Collect each line of the records containing the string "Feels".

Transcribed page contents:
BEGIN

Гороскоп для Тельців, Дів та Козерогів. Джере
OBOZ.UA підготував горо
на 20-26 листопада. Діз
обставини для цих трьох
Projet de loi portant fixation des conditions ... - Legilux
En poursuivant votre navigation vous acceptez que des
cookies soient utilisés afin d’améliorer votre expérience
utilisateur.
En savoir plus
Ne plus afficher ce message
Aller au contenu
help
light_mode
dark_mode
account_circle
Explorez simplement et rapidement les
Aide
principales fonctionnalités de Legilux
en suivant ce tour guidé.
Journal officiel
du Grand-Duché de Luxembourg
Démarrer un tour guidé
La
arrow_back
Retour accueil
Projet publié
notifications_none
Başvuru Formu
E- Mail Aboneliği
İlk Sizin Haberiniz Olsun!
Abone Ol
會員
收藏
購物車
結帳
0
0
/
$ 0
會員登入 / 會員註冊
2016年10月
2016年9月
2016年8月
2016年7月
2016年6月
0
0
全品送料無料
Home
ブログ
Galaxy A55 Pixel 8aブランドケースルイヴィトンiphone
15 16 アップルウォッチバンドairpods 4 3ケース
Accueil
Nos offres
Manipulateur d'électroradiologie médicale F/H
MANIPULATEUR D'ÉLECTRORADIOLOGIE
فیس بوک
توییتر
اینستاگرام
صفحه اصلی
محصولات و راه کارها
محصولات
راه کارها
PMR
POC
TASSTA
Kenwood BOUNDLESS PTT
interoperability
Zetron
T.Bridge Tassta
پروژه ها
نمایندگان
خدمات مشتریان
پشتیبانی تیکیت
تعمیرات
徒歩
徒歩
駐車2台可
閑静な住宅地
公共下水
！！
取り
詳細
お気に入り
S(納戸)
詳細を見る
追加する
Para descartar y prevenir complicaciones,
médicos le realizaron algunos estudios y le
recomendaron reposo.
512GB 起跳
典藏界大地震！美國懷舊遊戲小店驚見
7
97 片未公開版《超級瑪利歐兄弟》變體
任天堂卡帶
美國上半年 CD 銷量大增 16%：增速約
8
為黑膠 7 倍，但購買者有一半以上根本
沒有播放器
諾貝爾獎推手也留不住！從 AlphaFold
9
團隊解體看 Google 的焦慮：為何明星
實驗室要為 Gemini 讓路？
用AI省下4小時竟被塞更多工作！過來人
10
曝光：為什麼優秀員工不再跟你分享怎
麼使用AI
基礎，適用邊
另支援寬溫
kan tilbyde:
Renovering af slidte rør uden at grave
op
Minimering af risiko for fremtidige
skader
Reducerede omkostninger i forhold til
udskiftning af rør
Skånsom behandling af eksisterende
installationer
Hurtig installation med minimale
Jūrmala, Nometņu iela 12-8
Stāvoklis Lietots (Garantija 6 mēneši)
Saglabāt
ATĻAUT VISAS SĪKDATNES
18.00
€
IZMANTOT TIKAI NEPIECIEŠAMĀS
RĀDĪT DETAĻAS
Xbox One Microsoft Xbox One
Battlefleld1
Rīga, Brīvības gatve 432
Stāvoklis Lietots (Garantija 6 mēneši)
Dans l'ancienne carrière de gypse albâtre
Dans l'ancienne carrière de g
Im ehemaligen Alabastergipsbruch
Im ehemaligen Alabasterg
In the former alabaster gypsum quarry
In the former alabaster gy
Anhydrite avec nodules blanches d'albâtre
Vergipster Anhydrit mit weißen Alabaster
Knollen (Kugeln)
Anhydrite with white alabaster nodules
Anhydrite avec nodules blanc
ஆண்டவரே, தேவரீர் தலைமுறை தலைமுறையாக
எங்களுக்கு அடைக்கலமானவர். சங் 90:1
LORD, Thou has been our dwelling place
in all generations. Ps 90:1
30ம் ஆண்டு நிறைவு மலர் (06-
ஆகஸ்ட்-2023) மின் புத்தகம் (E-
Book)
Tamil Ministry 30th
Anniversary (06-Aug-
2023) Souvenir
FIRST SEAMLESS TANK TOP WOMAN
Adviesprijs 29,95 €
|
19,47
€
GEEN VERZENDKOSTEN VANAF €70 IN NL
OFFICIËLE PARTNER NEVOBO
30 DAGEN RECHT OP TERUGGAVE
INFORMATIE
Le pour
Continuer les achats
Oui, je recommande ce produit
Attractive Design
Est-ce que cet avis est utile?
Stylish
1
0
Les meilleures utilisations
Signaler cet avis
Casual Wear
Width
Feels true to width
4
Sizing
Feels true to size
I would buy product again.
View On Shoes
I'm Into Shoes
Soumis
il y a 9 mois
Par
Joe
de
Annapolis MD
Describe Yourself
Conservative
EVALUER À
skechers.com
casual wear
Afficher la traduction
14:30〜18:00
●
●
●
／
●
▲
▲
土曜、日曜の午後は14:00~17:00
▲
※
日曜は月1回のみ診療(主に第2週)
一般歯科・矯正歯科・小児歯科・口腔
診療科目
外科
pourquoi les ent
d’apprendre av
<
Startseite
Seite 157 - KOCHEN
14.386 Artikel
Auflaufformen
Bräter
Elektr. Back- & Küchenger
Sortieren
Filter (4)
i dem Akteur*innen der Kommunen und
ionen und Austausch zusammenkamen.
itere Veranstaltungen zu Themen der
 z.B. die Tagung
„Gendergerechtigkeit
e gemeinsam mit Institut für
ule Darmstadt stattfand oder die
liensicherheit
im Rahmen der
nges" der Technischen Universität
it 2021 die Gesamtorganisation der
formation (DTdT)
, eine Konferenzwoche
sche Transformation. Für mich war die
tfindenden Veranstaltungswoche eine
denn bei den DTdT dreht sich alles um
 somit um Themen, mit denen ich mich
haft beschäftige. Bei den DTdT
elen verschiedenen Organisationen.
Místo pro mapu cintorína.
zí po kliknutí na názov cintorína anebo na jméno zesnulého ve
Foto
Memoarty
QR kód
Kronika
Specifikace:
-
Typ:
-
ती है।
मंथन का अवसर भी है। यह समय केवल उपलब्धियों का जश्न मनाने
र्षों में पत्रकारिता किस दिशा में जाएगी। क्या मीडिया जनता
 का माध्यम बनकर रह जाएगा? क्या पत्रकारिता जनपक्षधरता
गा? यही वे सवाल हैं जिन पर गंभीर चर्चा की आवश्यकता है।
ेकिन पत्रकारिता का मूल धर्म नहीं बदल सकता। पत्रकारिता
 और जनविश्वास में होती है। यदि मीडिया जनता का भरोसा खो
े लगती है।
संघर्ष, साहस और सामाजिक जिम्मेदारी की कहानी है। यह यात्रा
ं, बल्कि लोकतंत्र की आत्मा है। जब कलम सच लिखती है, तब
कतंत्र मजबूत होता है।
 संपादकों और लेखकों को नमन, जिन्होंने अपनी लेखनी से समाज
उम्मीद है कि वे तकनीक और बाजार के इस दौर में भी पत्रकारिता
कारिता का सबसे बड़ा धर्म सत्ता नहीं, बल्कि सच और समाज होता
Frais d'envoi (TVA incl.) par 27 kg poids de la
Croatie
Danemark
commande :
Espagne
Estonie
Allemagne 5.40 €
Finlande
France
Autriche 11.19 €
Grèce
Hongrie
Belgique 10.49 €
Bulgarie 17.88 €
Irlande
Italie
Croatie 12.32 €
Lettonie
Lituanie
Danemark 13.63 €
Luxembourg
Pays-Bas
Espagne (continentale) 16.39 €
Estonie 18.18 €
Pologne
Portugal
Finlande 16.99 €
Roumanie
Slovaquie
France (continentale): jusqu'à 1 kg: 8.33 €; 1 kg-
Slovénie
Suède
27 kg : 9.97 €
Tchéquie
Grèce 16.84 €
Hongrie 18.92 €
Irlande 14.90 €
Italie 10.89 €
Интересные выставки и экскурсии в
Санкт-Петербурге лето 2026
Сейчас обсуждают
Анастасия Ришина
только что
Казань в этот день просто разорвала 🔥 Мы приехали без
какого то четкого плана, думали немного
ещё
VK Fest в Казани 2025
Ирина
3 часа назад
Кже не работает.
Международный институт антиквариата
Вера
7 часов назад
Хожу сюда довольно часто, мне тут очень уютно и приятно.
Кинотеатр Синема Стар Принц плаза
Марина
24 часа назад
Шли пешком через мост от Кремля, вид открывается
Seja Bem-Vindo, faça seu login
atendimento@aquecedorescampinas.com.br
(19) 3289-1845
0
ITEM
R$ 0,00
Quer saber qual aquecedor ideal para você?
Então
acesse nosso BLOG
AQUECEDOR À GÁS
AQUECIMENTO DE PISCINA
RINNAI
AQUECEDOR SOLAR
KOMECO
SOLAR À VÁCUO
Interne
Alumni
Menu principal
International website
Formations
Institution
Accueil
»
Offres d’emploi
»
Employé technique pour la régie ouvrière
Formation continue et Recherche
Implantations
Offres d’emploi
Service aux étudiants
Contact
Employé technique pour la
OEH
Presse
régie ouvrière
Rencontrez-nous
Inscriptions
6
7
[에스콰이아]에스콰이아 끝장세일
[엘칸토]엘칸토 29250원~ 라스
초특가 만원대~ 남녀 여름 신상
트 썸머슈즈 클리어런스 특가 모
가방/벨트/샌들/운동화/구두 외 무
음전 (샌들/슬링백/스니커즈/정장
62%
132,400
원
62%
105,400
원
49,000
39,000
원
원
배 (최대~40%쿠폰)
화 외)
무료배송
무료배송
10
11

END

RESPONSE:
Feels true to width
Feels true to size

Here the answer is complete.